Material for this task Start Marker
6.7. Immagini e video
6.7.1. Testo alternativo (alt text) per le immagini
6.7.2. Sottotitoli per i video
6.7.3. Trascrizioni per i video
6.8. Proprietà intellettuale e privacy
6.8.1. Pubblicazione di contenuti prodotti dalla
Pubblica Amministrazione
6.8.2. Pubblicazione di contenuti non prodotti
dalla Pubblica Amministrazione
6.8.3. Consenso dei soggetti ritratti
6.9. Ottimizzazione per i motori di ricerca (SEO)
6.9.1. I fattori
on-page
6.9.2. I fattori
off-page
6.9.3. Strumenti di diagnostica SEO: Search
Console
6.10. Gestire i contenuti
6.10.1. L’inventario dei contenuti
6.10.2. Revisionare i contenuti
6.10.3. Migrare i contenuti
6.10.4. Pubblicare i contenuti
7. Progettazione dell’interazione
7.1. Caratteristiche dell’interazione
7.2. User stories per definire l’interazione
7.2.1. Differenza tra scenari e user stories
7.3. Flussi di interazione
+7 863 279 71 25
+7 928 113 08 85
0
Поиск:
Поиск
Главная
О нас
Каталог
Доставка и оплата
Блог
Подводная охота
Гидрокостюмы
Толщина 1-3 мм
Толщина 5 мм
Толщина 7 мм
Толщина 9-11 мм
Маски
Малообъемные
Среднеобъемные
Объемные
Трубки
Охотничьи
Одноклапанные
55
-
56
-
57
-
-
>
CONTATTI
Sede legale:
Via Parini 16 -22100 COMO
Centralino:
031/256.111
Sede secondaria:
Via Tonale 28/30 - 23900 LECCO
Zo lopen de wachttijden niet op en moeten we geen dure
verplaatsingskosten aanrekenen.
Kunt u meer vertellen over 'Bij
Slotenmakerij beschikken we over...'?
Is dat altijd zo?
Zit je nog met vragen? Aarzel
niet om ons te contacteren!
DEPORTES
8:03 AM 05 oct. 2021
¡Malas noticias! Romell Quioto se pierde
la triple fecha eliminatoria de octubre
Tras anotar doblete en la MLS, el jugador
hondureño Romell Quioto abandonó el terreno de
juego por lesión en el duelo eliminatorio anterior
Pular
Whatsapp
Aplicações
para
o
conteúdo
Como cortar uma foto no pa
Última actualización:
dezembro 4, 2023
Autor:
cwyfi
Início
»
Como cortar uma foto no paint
Material for this task End Marker
:: Your objective ::
Convert every line of the listing above into a numbered list, omitting any blank lines.

:: The answer ::
1. 6.7. Immagini e video
2. 6.7.1. Testo alternativo (alt text) per le immagini
3. 6.7.2. Sottotitoli per i video
4. 6.7.3. Trascrizioni per i video
5. 6.8. Proprietà intellettuale e privacy
6. 6.8.1. Pubblicazione di contenuti prodotti dalla
7. Pubblica Amministrazione
8. 6.8.2. Pubblicazione di contenuti non prodotti
9. dalla Pubblica Amministrazione
10. 6.8.3. Consenso dei soggetti ritratti
11. 6.9. Ottimizzazione per i motori di ricerca (SEO)
12. 6.9.1. I fattori
13. on-page
14. 6.9.2. I fattori
15. off-page
16. 6.9.3. Strumenti di diagnostica SEO: Search
17. Console
18. 6.10. Gestire i contenuti
19. 6.10.1. L’inventario dei contenuti
20. 6.10.2. Revisionare i contenuti
21. 6.10.3. Migrare i contenuti
22. 6.10.4. Pubblicare i contenuti
23. 7. Progettazione dell’interazione
24. 7.1. Caratteristiche dell’interazione
25. 7.2. User stories per definire l’interazione
26. 7.2.1. Differenza tra scenari e user stories
27. 7.3. Flussi di interazione
28. +7 863 279 71 25
29. +7 928 113 08 85
30. 0
31. Поиск:
32. Поиск
33. Главная
34. О нас
35. Каталог
36. Доставка и оплата
37. Блог
38. Подводная охота
39. Гидрокостюмы
40. Толщина 1-3 мм
41. Толщина 5 мм
42. Толщина 7 мм
43. Толщина 9-11 мм
44. Маски
45. Малообъемные
46. Среднеобъемные
47. Объемные
48. Трубки
49. Охотничьи
50. Одноклапанные
51. 55
52. -
53. 56
54. -
55. 57
56. -
57. -
58. >
59. CONTATTI
60. Sede legale:
61. Via Parini 16 -22100 COMO
62. Centralino:
63. 031/256.111
64. Sede secondaria:
65. Via Tonale 28/30 - 23900 LECCO
66. Zo lopen de wachttijden niet op en moeten we geen dure
67. verplaatsingskosten aanrekenen.
68. Kunt u meer vertellen over 'Bij
69. Slotenmakerij beschikken we over...'?
70. Is dat altijd zo?
71. Zit je nog met vragen? Aarzel
72. niet om ons te contacteren!
73. DEPORTES
74. 8:03 AM 05 oct. 2021
75. ¡Malas noticias! Romell Quioto se pierde
76. la triple fecha eliminatoria de octubre
77. Tras anotar doblete en la MLS, el jugador
78. hondureño Romell Quioto abandonó el terreno de
79. juego por lesión en el duelo eliminatorio anterior
80. Pular
81. Whatsapp
82. Aplicações
83. para
84. o
85. conteúdo
86. Como cortar uma foto no pa
87. Última actualización:
88. dezembro 4, 2023
89. Autor:
90. cwyfi
91. Início
92. »
93. Como cortar uma foto no paint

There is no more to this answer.